SPIDER WOMAN LOUISE BOURGEOIS TO STAR IN NEW TATE MODERN GALLERY

 Phyllida Barlow poses beside her piece Untitled: upturned house, 2 (2012), which she has gifted to Tate Modern.

Bourgeois, who made some of her best work when she was in her 80s and was working until her death aged 98 in 2010, is a particular inspiration, said d’Offay.

“She was racked by doubt, racked by pain, but she did colossally important things, things you could argue which could never be done by a man. She got greater and greater as she got older.

“I would defy you, as a 14-year-old girl, to [see her work] and not be moved, not be shocked, not be changed, not to scratch your head, not to want to go home and discuss it with your mother, not to revisit with your boyfriend.”

SPIDER WOMAN LOUISE BOURGEOIS TO STAR IN NEW TATE MODERN GALLERY

Louise Bourgeois’s Maman (1999) occupied Tate Modern’s Turbine Hall at the gallery’s opening in 2000.

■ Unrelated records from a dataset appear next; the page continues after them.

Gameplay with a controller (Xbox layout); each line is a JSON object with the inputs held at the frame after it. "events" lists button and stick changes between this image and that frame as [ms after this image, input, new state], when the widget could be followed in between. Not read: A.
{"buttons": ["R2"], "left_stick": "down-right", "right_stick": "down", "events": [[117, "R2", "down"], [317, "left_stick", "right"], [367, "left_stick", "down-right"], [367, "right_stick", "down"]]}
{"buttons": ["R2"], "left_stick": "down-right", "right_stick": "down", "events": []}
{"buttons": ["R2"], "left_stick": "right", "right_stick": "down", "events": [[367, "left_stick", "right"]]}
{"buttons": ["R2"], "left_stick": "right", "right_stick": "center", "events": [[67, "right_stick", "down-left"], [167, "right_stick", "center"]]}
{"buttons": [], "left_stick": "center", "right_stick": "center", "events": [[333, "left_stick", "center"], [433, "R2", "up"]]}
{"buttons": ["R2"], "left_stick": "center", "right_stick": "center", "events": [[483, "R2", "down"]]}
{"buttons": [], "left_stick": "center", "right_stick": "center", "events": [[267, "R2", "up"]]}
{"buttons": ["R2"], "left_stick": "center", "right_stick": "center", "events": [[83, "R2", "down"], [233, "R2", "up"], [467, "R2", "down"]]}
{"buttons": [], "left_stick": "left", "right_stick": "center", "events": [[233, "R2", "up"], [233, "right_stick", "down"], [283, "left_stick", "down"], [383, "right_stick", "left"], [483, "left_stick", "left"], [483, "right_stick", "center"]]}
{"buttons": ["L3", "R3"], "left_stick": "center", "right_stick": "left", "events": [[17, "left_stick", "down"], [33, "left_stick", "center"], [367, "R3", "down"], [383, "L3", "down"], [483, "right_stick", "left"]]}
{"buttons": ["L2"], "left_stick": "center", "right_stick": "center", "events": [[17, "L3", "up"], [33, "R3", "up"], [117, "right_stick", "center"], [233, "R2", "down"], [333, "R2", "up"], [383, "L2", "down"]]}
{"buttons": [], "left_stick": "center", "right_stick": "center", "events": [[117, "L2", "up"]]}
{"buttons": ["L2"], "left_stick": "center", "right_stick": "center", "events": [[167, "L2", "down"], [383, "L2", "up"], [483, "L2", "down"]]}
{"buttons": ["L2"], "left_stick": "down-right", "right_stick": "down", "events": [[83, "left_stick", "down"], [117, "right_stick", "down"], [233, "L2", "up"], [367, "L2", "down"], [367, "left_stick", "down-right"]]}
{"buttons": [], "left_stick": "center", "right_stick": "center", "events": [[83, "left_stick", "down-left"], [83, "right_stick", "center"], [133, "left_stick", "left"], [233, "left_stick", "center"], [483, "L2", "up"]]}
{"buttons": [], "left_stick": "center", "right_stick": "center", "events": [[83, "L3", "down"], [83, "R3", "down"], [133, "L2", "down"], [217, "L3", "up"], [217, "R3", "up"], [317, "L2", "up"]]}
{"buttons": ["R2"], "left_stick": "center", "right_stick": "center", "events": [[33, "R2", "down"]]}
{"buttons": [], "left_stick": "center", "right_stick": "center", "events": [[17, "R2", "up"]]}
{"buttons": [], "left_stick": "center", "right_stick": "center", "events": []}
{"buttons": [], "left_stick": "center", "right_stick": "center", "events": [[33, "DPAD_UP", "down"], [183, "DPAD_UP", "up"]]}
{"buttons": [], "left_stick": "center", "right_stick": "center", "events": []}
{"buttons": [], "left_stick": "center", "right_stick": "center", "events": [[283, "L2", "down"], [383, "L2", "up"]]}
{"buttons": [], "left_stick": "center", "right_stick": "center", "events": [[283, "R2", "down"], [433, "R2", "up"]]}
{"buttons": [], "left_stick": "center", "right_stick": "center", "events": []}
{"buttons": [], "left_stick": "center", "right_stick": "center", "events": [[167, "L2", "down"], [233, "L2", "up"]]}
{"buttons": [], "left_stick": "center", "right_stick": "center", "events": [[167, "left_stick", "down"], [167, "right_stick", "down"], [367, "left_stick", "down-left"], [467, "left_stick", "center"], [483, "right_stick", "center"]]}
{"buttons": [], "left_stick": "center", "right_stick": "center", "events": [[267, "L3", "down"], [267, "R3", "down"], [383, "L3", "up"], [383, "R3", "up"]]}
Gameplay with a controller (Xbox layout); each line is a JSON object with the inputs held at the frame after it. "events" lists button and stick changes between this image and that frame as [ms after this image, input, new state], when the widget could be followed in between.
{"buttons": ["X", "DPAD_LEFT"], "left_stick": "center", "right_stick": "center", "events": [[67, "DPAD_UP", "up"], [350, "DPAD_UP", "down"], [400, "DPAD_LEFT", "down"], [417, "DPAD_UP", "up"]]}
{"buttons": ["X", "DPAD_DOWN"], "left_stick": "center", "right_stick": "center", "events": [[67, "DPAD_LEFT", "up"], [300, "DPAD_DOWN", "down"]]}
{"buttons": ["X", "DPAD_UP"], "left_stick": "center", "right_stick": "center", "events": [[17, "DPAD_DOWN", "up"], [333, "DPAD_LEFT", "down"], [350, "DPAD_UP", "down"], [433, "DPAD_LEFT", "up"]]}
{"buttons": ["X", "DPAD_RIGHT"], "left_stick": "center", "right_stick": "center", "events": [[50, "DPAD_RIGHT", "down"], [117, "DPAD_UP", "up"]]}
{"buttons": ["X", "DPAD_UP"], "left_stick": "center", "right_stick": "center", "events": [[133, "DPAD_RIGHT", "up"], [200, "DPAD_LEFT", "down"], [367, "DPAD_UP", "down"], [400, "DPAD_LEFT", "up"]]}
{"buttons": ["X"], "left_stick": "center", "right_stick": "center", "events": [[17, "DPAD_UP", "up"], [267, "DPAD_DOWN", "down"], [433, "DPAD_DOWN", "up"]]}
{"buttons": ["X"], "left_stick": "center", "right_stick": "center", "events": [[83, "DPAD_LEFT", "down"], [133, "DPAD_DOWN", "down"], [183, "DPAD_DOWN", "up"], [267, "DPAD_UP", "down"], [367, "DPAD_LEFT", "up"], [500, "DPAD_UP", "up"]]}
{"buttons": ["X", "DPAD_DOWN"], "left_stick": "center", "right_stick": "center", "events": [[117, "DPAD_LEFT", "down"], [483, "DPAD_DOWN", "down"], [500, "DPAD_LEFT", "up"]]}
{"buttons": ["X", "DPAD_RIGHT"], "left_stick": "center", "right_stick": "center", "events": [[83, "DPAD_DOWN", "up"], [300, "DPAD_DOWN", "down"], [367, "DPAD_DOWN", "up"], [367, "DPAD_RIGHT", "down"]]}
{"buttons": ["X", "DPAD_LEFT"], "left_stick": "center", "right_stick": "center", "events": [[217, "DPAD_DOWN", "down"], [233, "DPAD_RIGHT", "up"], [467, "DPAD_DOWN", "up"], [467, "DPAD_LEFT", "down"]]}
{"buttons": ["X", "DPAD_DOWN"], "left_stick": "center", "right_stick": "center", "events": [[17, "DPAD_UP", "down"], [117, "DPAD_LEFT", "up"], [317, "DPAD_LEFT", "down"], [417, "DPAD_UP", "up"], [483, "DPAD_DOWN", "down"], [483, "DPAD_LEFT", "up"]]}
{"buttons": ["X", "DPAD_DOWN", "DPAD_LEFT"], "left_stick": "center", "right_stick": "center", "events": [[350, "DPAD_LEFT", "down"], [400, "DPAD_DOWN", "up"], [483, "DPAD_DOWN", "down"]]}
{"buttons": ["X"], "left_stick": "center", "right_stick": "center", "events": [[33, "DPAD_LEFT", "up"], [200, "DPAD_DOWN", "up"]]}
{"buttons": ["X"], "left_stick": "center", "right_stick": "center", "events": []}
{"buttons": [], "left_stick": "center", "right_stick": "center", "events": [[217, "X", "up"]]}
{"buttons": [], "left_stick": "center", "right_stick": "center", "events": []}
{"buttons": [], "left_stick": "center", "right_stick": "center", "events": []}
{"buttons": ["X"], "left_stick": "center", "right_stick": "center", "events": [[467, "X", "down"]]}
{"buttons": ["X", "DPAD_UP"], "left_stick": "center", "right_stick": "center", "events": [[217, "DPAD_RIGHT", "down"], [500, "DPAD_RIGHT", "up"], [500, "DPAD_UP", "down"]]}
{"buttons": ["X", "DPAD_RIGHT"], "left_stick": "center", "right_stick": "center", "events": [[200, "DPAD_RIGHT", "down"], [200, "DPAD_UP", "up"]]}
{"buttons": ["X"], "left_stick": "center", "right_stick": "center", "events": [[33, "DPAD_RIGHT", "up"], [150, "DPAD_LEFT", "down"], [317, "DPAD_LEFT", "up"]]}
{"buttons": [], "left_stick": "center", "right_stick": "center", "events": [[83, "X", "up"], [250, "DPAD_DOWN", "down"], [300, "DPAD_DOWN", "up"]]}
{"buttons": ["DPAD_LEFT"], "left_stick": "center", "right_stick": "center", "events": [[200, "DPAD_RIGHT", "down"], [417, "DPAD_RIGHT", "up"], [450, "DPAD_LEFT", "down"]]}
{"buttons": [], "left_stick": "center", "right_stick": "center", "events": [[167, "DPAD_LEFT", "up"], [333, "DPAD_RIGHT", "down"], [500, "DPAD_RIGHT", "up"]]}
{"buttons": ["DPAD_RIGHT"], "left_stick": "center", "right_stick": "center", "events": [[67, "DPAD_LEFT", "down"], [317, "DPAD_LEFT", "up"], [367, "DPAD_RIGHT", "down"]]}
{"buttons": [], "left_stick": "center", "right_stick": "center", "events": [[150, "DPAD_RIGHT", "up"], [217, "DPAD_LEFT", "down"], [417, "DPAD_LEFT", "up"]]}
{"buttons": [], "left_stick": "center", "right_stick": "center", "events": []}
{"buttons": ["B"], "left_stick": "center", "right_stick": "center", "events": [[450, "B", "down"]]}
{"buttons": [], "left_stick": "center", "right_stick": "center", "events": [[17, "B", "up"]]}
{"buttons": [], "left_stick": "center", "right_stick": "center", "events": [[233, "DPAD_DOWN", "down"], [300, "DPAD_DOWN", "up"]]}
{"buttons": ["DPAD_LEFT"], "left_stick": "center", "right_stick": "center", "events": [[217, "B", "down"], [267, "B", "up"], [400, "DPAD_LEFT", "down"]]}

The Artist Rooms are jointly looked after by the Tate and National Galleries of Scotland. The artworks were sold by d’Offay in 2008 at the price he paid, rather than their worth – so £28m rather than a possible £125m.

The initial 725 works by 25 artists has mushroomed to 1,600 works by 40 artists, often boosted by gifts from artists themselves – for example Martin Creed and the estate of Roy Lichtenstein.

So far, Artist Rooms works have been shown in 76 museums nationwide, including Robert Mapplethorpe photographs seen in Dunoon, Scotland, Gerhard Richter in Middlesbrough and Jeff Koons in Brighton.

Barlow has gifted a large work, Untitled: upturnedhouse, 2, which she created in 2012 for Artist Rooms. It is on temporary display in Tate Modern.